National Guard rescues injured biker in Cooper Landing

a person being hoisted through the air by a helicoper
The helicopter crew used a hoist to bring the cyclist on board after he was stabilized by Cooper Landing Emergency Services. (Courtesy Of Amy Cyr)

The Alaska Army National Guard rescued an injured mountain biker in Cooper Landing Monday — the second National Guard rescue in the area in under a week.

Alaska State Troopers said in an online report that they received a report about an injured cyclist around 3:30 p.m. Monday. The cyclist had crashed on a trail just off the southeast corner of Cooper Lake, on the Resurrection River trail.

Paramedics from Cooper Landing Emergency Medical Services were first on scene around 4 p.m. and determined it would be best to airlift the cyclist, who had sustained possible spinal injuries.

That’s when the Army National Guard stepped in. J.D. Miller was the pilot in command for the mission. He said they got the notification around 6:30 p.m. and, shortly after, launched a Black Hawk helicopter from Bryant Army Airfield in Anchorage

“We were able to get consolidated with a plan and off the ground in an hour and a half after we were initially notified of what was going on,” Miller said.

He said the weather was favorable. The crew flew the helicopter over the Kenai Mountains to the site.

“The really positive thing is the first responders that got there to help out before we arrived were able to provide us a really accurate and great coordinate and a really good description of what the people looked like on the ground,” Miller said. “Sometimes, from an aerial search, it’s pretty difficult to see people, especially if they’re in the trees. But they got to a nice open area, gave us a good description.
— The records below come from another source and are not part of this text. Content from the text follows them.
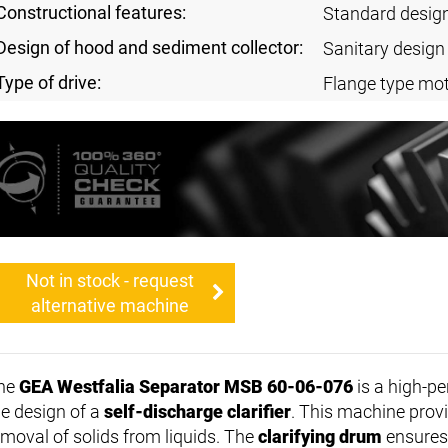
Constructional features:
Standard desig
Design of hood and sediment collector:
Sanitary design
Type of drive:
Flange type mot
Not in stock - request
alternative machine
he
GEA Westfalia Separator MSB 60-06-076
is a high-p
he design of a
self-discharge clarifier
. This machine provi
emoval of solids from liquids. The
clarifying drum
ensures 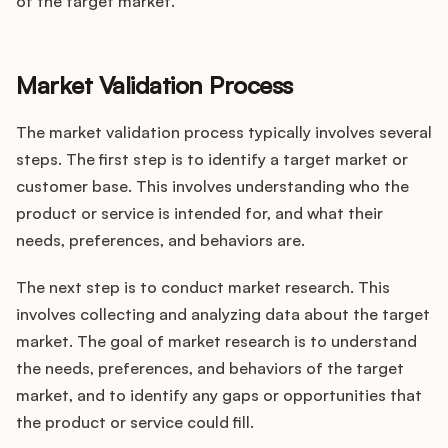
of the target market.
Market Validation Process
The market validation process typically involves several
steps. The first step is to identify a target market or
customer base. This involves understanding who the
product or service is intended for, and what their
needs, preferences, and behaviors are.
The next step is to conduct market research. This
involves collecting and analyzing data about the target
market. The goal of market research is to understand
the needs, preferences, and behaviors of the target
market, and to identify any gaps or opportunities that
the product or service could fill.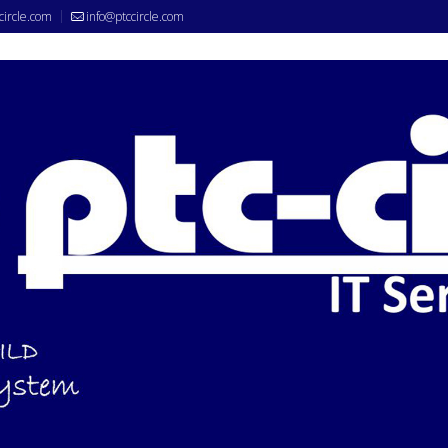
circle.com
info@ptccircle.com
nce System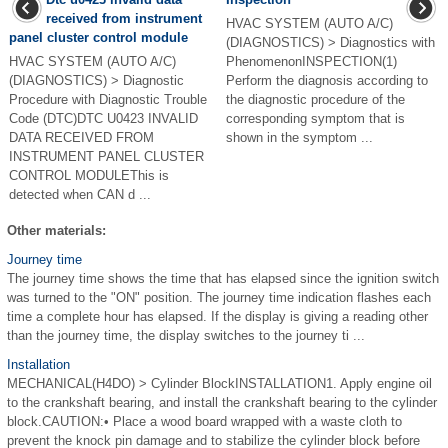
received from instrument
HVAC SYSTEM (AUTO A/C)
panel cluster control module
(DIAGNOSTICS) > Diagnostics with
HVAC SYSTEM (AUTO A/C)
PhenomenonINSPECTION(1)
(DIAGNOSTICS) > Diagnostic
Perform the diagnosis according to
Procedure with Diagnostic Trouble
the diagnostic procedure of the
Code (DTC)DTC U0423 INVALID
corresponding symptom that is
DATA RECEIVED FROM
shown in the symptom ...
INSTRUMENT PANEL CLUSTER
CONTROL MODULEThis is
detected when CAN d ...
Other materials:
Journey time
The journey time shows the time that has elapsed since the ignition switch
was turned to the "ON" position. The journey time indication flashes each
time a complete hour has elapsed. If the display is giving a reading other
than the journey time, the display switches to the journey ti ...
Installation
MECHANICAL(H4DO) > Cylinder BlockINSTALLATION1. Apply engine oil
to the crankshaft bearing, and install the crankshaft bearing to the cylinder
block.CAUTION:• Place a wood board wrapped with a waste cloth to
prevent the knock pin damage and to stabilize the cylinder block before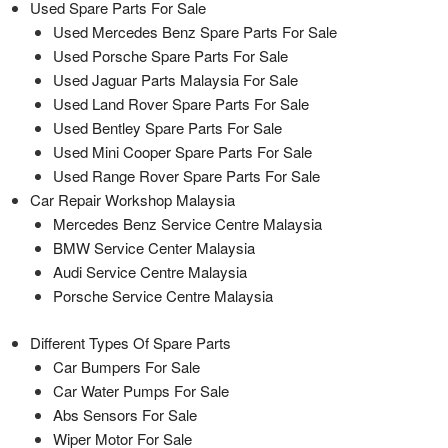
Used Spare Parts For Sale
Used Mercedes Benz Spare Parts For Sale
Used Porsche Spare Parts For Sale
Used Jaguar Parts Malaysia For Sale
Used Land Rover Spare Parts For Sale
Used Bentley Spare Parts For Sale
Used Mini Cooper Spare Parts For Sale
Used Range Rover Spare Parts For Sale
Car Repair Workshop Malaysia
Mercedes Benz Service Centre Malaysia
BMW Service Center Malaysia
Audi Service Centre Malaysia
Porsche Service Centre Malaysia
Different Types Of Spare Parts
Car Bumpers For Sale
Car Water Pumps For Sale
Abs Sensors For Sale
Wiper Motor For Sale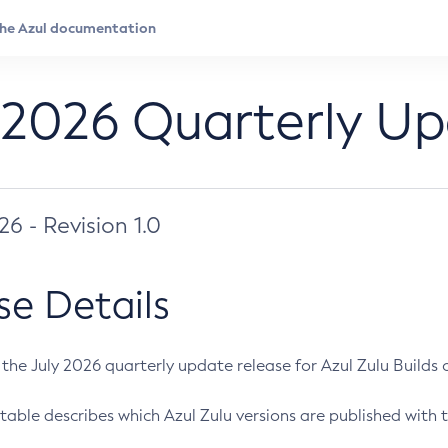
 2026 Quarterly U
026 - Revision 1.0
se Details
s the July 2026 quarterly update release for Azul Zulu Builds of
table describes which Azul Zulu versions are published with t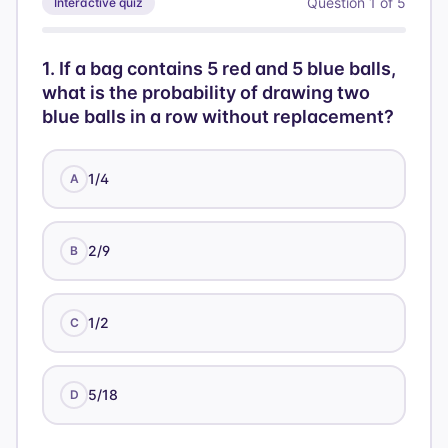
Question
1
of
5
Interactive quiz
=
16
1
.
If a bag contains 5 red and 5 blue balls,
what is the probability of drawing two
blue balls in a row without replacement?
1/4
A
2/9
B
1/2
C
5/18
D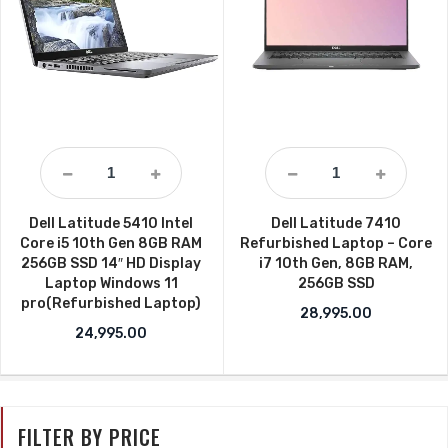
Dell Latitude 5410 Intel
Dell Latitude 7410
Core i5 10th Gen 8GB RAM
Refurbished Laptop – Core
256GB SSD 14″ HD Display
i7 10th Gen, 8GB RAM,
Laptop Windows 11
256GB SSD
pro(Refurbished Laptop)
28,995.00
24,995.00
FILTER BY PRICE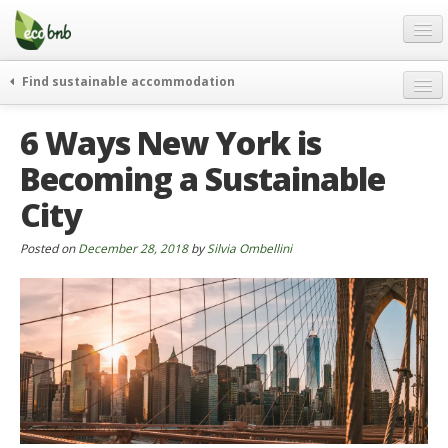
Menu
Skip
to
content
Blog
Find sustainable accommodation
Gift
weekend
6 Ways New York is
FAQ
journeys
Becoming a Sustainable
About
curiosity
City
go green
Partners and Fundings
events & news
Contact
Posted on
December 28, 2018
by
Silvia Ombellini
green hotels
English
who’s talking about us
German
English
Spanish
French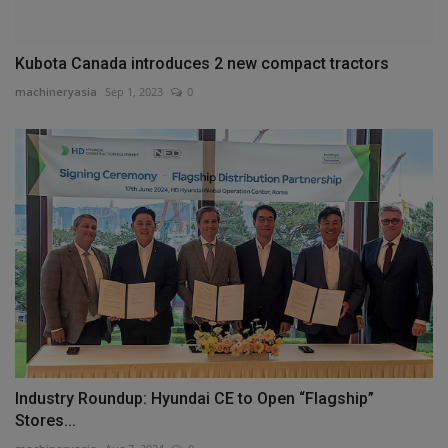
Kubota Canada introduces 2 new compact tractors
machineryasia
Sep 1, 2023
0
Industry Roundup: Hyundai CE to Open “Flagship”
Stores...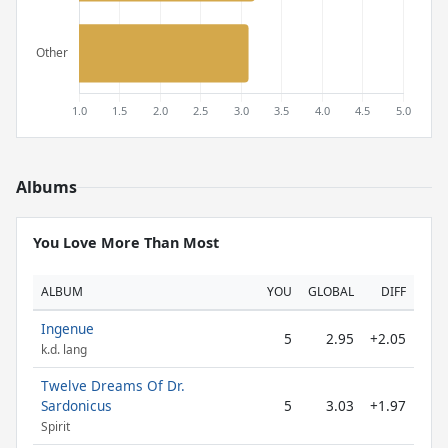
Albums
You Love More Than Most
ALBUM
YOU
GLOBAL
DIFF
Ingenue
5
2.95
+2.05
k.d. lang
Twelve Dreams Of Dr.
Sardonicus
5
3.03
+1.97
Spirit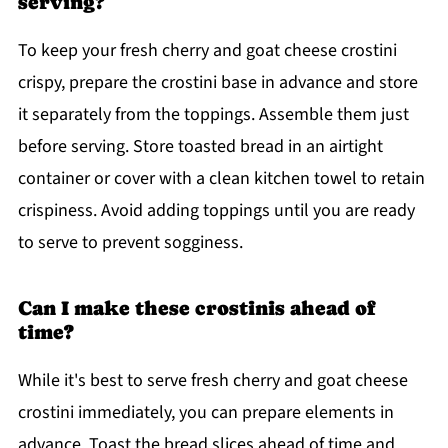
serving?
To keep your fresh cherry and goat cheese crostini
crispy, prepare the crostini base in advance and store
it separately from the toppings. Assemble them just
before serving. Store toasted bread in an airtight
container or cover with a clean kitchen towel to retain
crispiness. Avoid adding toppings until you are ready
to serve to prevent sogginess.
Can I make these crostinis ahead of
time?
While it's best to serve fresh cherry and goat cheese
crostini immediately, you can prepare elements in
advance. Toast the bread slices ahead of time and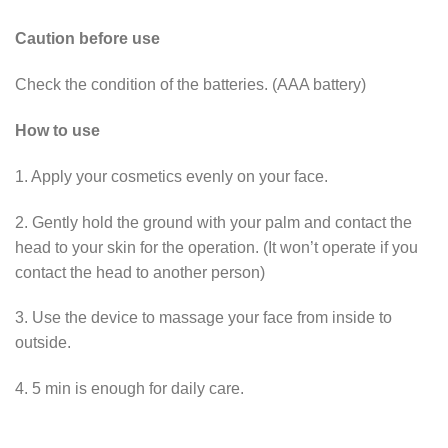
Caution before use
Check the condition of the batteries. (AAA battery)
How to use
1. Apply your cosmetics evenly on your face.
2. Gently hold the ground with your palm and contact the
head to your skin for the operation. (It won’t operate if you
contact the head to another person)
3. Use the device to massage your face from inside to
outside.
4. 5 min is enough for daily care.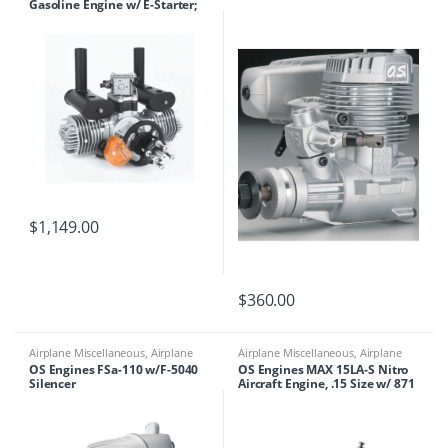
Gasoline Engine w/ E-Starter;
Spark Plugs & Electronic
Ignition
$
1,149.00
$
360.00
Airplane Miscellaneous
,
Airplane
Airplane Miscellaneous
,
Airplane
Parts & Accessories
,
Engines
Parts & Accessories
,
Engines
OS Engines FSa-110 w/F-5040
OS Engines MAX 15LA-S Nitro
Silencer
Aircraft Engine, .15 Size w/ 871
Silencer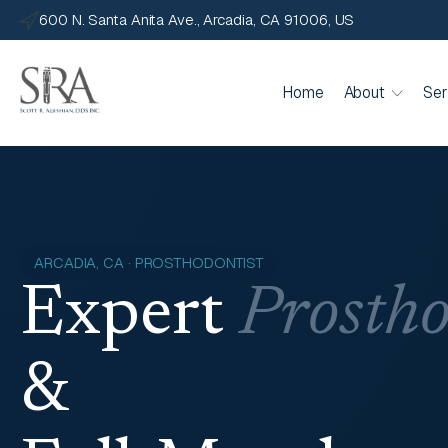
600 N. Santa Anita Ave., Arcadia, CA 91006, US
Home
About
Ser
ARCADIA, CA · PROSTHODONTIST
Expert
Prostho
&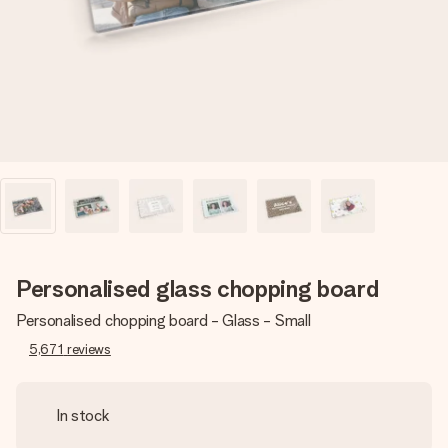
heart. No fuss, just all the love for the moment.
Personalised glass chopping board
Personalised chopping board - Glass - Small
5,671
reviews
In stock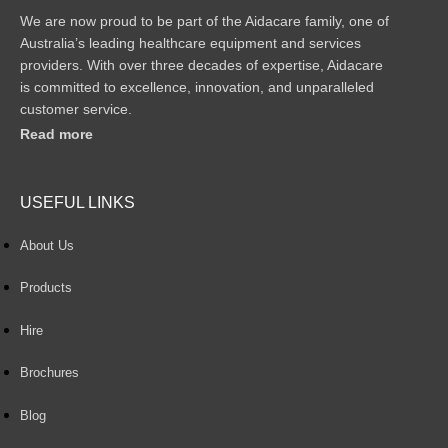
We are now proud to be part of the Aidacare family, one of
Australia’s leading healthcare equipment and services
providers. With over three decades of expertise, Aidacare
is committed to excellence, innovation, and unparalleled
customer service.
Read more
USEFUL LINKS
About Us
Products
Hire
Brochures
Blog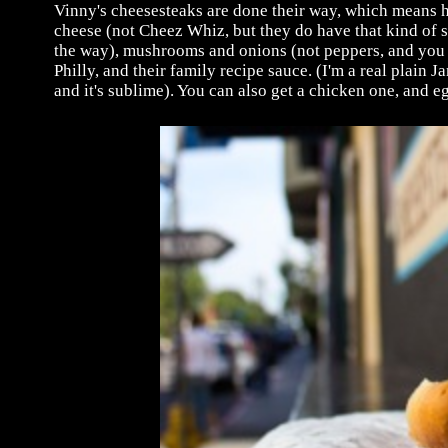
Vinny's cheesesteaks are done their way, which means h
cheese (not Cheez Whiz, but they do have that kind of s
the way), mushrooms and onions (not peppers, and you 
Philly, and their family recipe sauce. (I'm a real plain
and it's sublime). You can also get a chicken one, and eg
We were able to find then almost immediately.”

The crew used a hoist to bring the cyclist on board and got them to Providence Alaska Medical Center in Anchorage around 9:30 p.m.

Last week, a crew from the Alaska Air National Guard rescued two hikers on Resurrection Pass near Cooper Landing after they said they couldn’t make it through snow and water there.

Miller said the National Guard, like the fire crews nearby, are typically on standby during busy spring and summer weekends to help out in anticipation of higher levels of risky recreation.